GP trainees experience positive improvement in burnout and resilience after participating in a specially-designed mindfulness programme, suggest the findings of a study by Warwick Medical School.

The study, published in the BMC Medical Education, focused on a sample of 17 GP trainees working in Coventry and Warwickshire.

The researchers used the Mindful Practice Curriculum - an intervention designed for doctors, which is structured and addresses issues that are specific to the profession. It has been widely tested in the United States but not the UK.

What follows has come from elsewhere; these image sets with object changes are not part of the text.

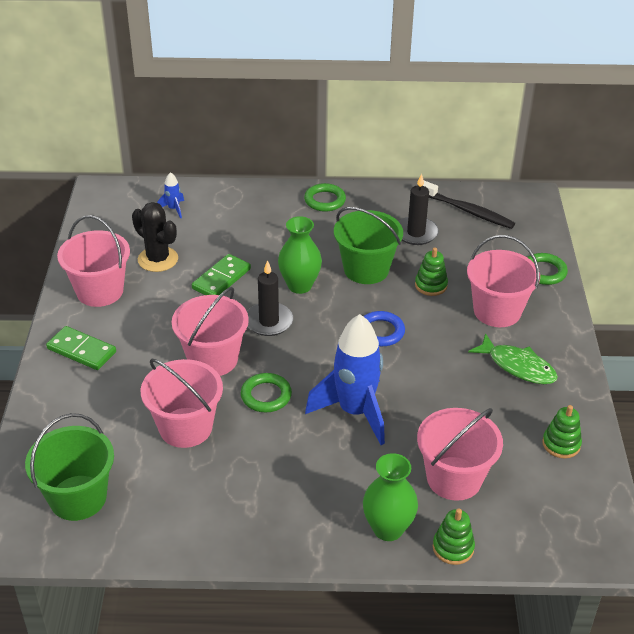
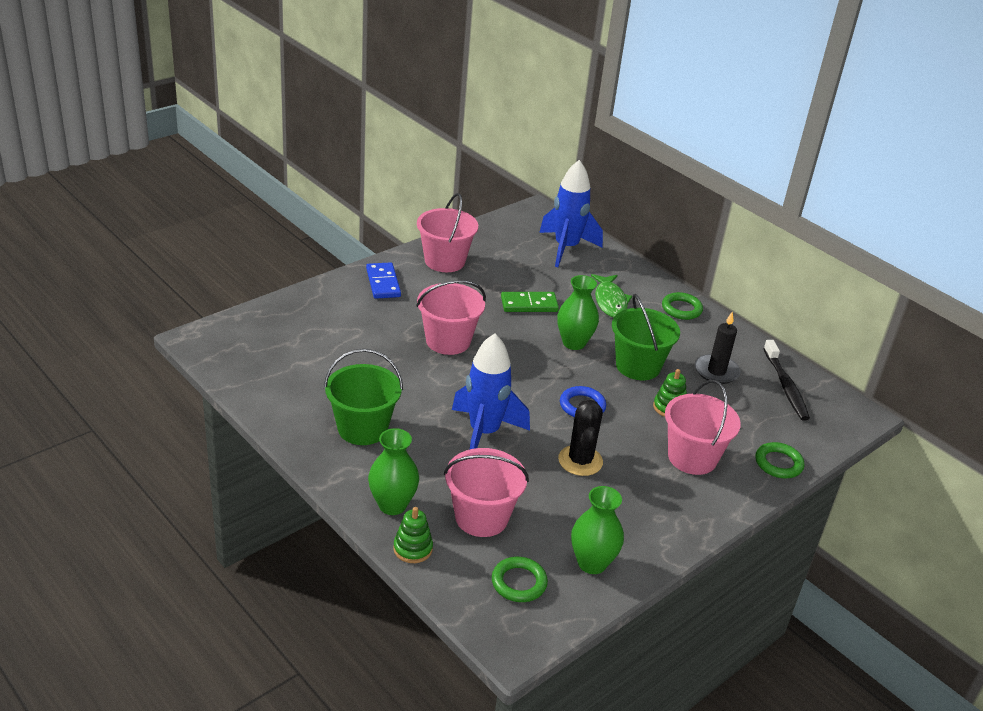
camera: 45 degrees right, 5 degrees down
(78, 498) = (260, 349): green bucket -> green bucket (362, 428)
(82, 350) = (383, 283): green domino -> blue domino
(158, 259) = (508, 268): black cactus -> black cactus (580, 461)
(173, 209) = (566, 248): blue rocket -> blue rocket, size x2.40
(185, 427) = (371, 362): pink bucket -> none
(266, 396) = (445, 382): green ring -> green ring (519, 582)
(269, 321) = (517, 347): black candle -> none
(518, 366) = (646, 498): green fish -> green fish (610, 301)
(561, 444) = (592, 563): green stacking toy -> green vase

The trainees took part in weekly 1.5-hour group sessions over a six-week period led a fully trained mindful practice tutor. Prior to starting, the participants completed questionnaires based on validated measures for wellbeing, burnout, stress, mindfulness and resilience. They completed the same questionnaires after they finished the programme.

The results showed significant change for the better in participants scores for all five categories:

  • emotional exhaustion (24.2%),
  • disengagement (17.7%)
  • stress (23.3%),
  • resilience (15.8%) and
  • wellbeing (22%).

In addition, 16 trainees (94%) scored above the threshold for emotional exhaustion pre-course, but only nine (53%) afterwards.

Co-author Professor Jeremy Dale, Professor of Primary Care at Warwick Medical School said: “GPs at all stages of their career experience considerable stress, often leading to exhaustion and burnout, early retirement and career change. Training to become a GP must not only include focusing on the clinical knowledge and skills needed to care for patients effectively, but also needs to support development of the personal skills needed to cope with being a GP. This is essential to ensuring the sustainability of the profession.

“As this study shows, mindfulness training offers a readily applicable approach, which it is feasible to deliver as part of GP vocational training. Preventing or relieving emotional exhaustion, stress and burnout is unarguably good for GP trainees. Trainees’ wellbeing will almost certainly have an impact on their patients, colleagues and the wider NHS, and so should be a priority in vocational training.”

Villarreal M, Hanson P, Clarke A, Khan M, Dale J. Feasibility, acceptability and effect of the Mindful Practice curriculum in postgraduate training of general practitioners. BMC Med Educ. 2021 Jun 7;21(1):327. doi: 10.1186/s12909-021-02747-z. PMID: 34098921.